Ma non tutti conoscono la vicenda artistica e umana di Ezio Bosso (1971-2020), non tutti hanno visto le sue performance da ragazzo. Non tutti lo hanno visto vestito di pelle, in piena divisa punk. Ce lo fa vedere, questo Ezio Bosso giovane, insieme a molte testimonianze, a molte riprese inedite, il documentario Ezio Bosso. Le cose che restano di Giorgio Verdelli, che è stato presentato ieri fuori concorso a Venezia e che uscirà nelle sale italiane solo il 4, 5 e 6 ottobre.

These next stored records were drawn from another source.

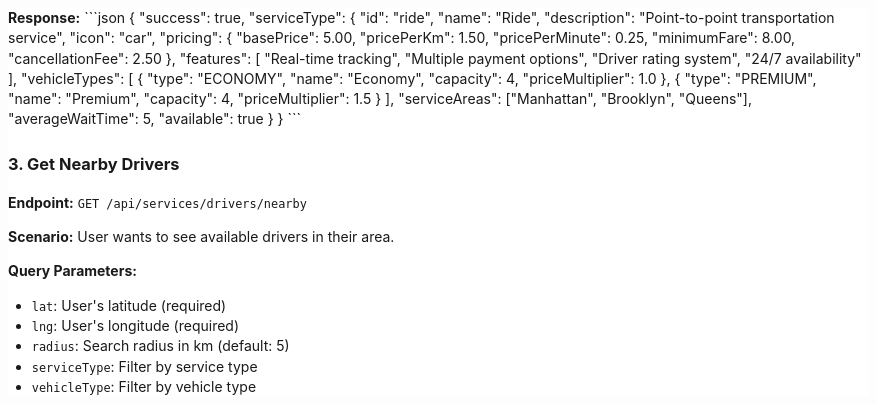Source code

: **Response:**
\`\`\`json
{
  "success": true,
  "serviceType": {
    "id": "ride",
    "name": "Ride",
    "description": "Point-to-point transportation service",
    "icon": "car",
    "pricing": {
      "basePrice": 5.00,
      "pricePerKm": 1.50,
      "pricePerMinute": 0.25,
      "minimumFare": 8.00,
      "cancellationFee": 2.50
    },
    "features": [
      "Real-time tracking",
      "Multiple payment options",
      "Driver rating system",
      "24/7 availability"
    ],
    "vehicleTypes": [
      {
        "type": "ECONOMY",
        "name": "Economy",
        "capacity": 4,
        "priceMultiplier": 1.0
      },
      {
        "type": "PREMIUM",
        "name": "Premium",
        "capacity": 4,
        "priceMultiplier": 1.5
      }
    ],
    "serviceAreas": ["Manhattan", "Brooklyn", "Queens"],
    "averageWaitTime": 5,
    "available": true
  }
}
\`\`\`

### 3. Get Nearby Drivers

**Endpoint:** `GET /api/services/drivers/nearby`

**Scenario:** User wants to see available drivers in their area.

**Query Parameters:**
- `lat`: User's latitude (required)
- `lng`: User's longitude (required)
- `radius`: Search radius in km (default: 5)
- `serviceType`: Filter by service type
- `vehicleType`: Filter by vehicle type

Nel film, ripercorriamo la vita di un ragazzino nato a Torino, con una incredibile vocazione musicale. Un ragazzino che diventa un giovane contrabbassista, virtuoso dello strumento, e che comincia a collaborare con il cinema. Sono molto belle, e toccanti, le testimonianze di Gabriele Salvatores, di Silvio Orlando, di Enzo Decaro – l’attore della Smorfia, compagno di Massimo Troisi – e del figlio di Pino Daniele. Si scopre un Ezio Bosso che sapeva volare dalla musica classica alla musica da film. C’è sempre una strada umana, c’è sempre un amico che porta Bosso a collaborare con registi o altri musicisti.
Ma, più di tutto, c’è la voce di Ezio Bosso. Che in varie interviste, spiega che cosa sia per lui la musica: un modo di vedere colori nuovi, di sentire sapori, di trovare un mondo che altrimenti non viene rivelato. Più di tutto, c’è un atteggiamento di un artista che aveva una tecnica immensa, ma preferiva dimenticare che esistesse, preferiva "respirare" insieme con il pubblico i momenti musicali; un musicista che riusciva a comunicare le emozioni come nessun altro.
"Ezio è stato importante non solo per la musica che ha fatto, ma anche per le parole che ha detto", dice il regista Giorgio Verdelli, che aveva già presentato a Venezia il documentario Paolo Conte. Via con me e che aveva diretto altri due documentari sulla musica: Pino Daniele. Il tempo resterà e Mia Martini: fammi sentire bella.
Bello è Ezio Bosso, in questo docufilm, sia nella sua versione contrabbassista punk, sia in quella di pianista già segnato dal destino, con le braccia come rami contorti, ma capace ugualmente di "diventare" musica, e di illuminarti con un meraviglioso sorriso.